TEXT SEGMENT:
Chapter 5 Shrinkage Methods

5.1 Ridge and Lasso Regression

Performing Ridge Regression

To perform ridge regression, we use the package glmnet.

library(glmnet)

Important Note: glmnet() uses different syntax than regsubsets().

Continuing example with Hitters data,

y = Hitters$Salary
# Here we exclude the first column because it corresponds to the intercept.
x = model.matrix(Salary ~ ., Hitters)[,-1]

Note that model.matrix(Salary ~ ., Hitters)[,-1] is exactly the same as Hitters[,-19] (Salary has index 19), it just is all the data for the prediction variables.

Performing ridge regression just involves using the glmnet() function specifying alpha = 0 (for ridge).

ridge = glmnet(x, y, alpha = 0)

To use a different number of \(\lambda\), change parameter nlambda which is 100 by default.

Extracting Information

names(ridge)
##  [1] "a0"        "beta"      "df"        "dim"       "lambda"    "dev.ratio"
##  [7] "nulldev"   "npasses"   "jerr"      "offset"    "call"      "nobs"
  • ridge$beta contains the values of the coefficients under each \(\lambda\) (use ridge$beta[,1:3] to see first 3 for example).
  • coef(ridge) contains exact same information as ridge$beta but also includes intercept estimates.
  • ridge$lambda contains the grid of all \(\lambda\) values that were used.

5.1.1 Performing Lasso regression

Very similar to ridge but with alpha = 1 in glmnet(), which is the default so doesn’t need to be specified.

y = Hitters$Salary
x = model.matrix(Salary~., Hitters)[,-1]
lasso = glmnet(x, y)

Plotting Regularisation Paths

xvar = 'lambda' specifies to plot coefficient values against Log \(\lambda\), otherwise the default xvar is the \(L_1\) Norm. Below are two examples, it is the exact same method for ridge and lasso

Ridge Coefficients Against Log \(\lambda\)

plot(ridge, xvar = 'lambda')

Lasso Coefficients Against \(L_1\) Norm

plot(lasso)

Cross-Validation

To find best \(\lambda\) with cross-validation, use cv.glmnet() instead.

ridge.cv = cv.glmnet(x, y, alpha=0)
names(ridge.cv)
##  [1] "lambda"     "cvm"        "cvsd"       "cvup"       "cvlo"      
##  [6] "nzero"      "call"       "name"       "glmnet.fit" "lambda.min"
## [11] "lambda.1se" "index"
  • ridge.cv$lambda.min gives the optimal \(\lambda\).
  • ridge.cv$lambda.1se gives the maximum \(\lambda\) 1 standard-error away from optimal lambda.

COLLECTED DATA:
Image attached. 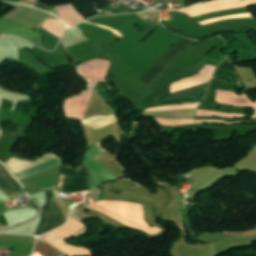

EXERCISE SET:
**a)** Answer these three questions using the shrinkage methods chapter, one answer per line, marked (i), (ii), (iii):
(i) What value of alpha is passed to glmnet() for ridge regression?
(ii) What is the default value of nlambda?
(iii) Which component of ridge.cv gives the optimal λ?
**b)** Summarize the shrinkage methods chapter in two sentences.
**c)** Resume the shrinkage methods chapter from its last line.

RESPONSES IN ORDER:
**a)**
(i) alpha = 0
(ii) 100
(iii) ridge.cv$lambda.min

**b)** Using the Hitters data, the chapter shows how to fit ridge regression in R with glmnet() and alpha = 0, and lasso regression with the default alpha = 1. It then shows how to extract coefficients, intercept estimates and the λ grid from the fit, plot coefficient paths against log λ or the L1 norm, and choose λ by cross-validation with cv.glmnet(), whose lambda.min gives the optimal λ.

**c)**
Plotting

In the plot below, the left dotted line highlights value of lambda.min and the right dotted line hightlights value of lambda.1se.

plot(ridge.cv)
abline( h = ridge.cv$cvup[ridge.cv$index[1]], lty = 4 )

To add these to the plots of coefficients against Log \(\lambda\),

plot(ridge, xvar = 'lambda')
abline(v = log(ridge.cv$lambda.min), lty = 3) # careful to use the log here and below
abline(v = log(ridge.cv$lambda.1se), lty = 3)

5.1.2 Comparing Predictive Performance For Different \(\lambda\)s

See another example of this method applied to BSS, Ridge, Lasso and PCR at end of this chapter.

repetitions = 50
mse.1 = c()
mse.2 = c()

set.seed(1)                
for(i in 1:repetitions){
  
  # Step (i) random data splitting
  training.obs = sample(1:263,  175)
  y.train = Hitters$Salary[training.obs]
  x.train = model.matrix(Salary~., Hitters[training.obs, ])[,-1]
  y.test = Hitters$Salary[-training.obs]
  x.test = model.matrix(Salary~., Hitters[-training.obs, ])[,-1]
  
  # Step (ii) training phase
  lasso.train = cv.glmnet(x.train, y.train)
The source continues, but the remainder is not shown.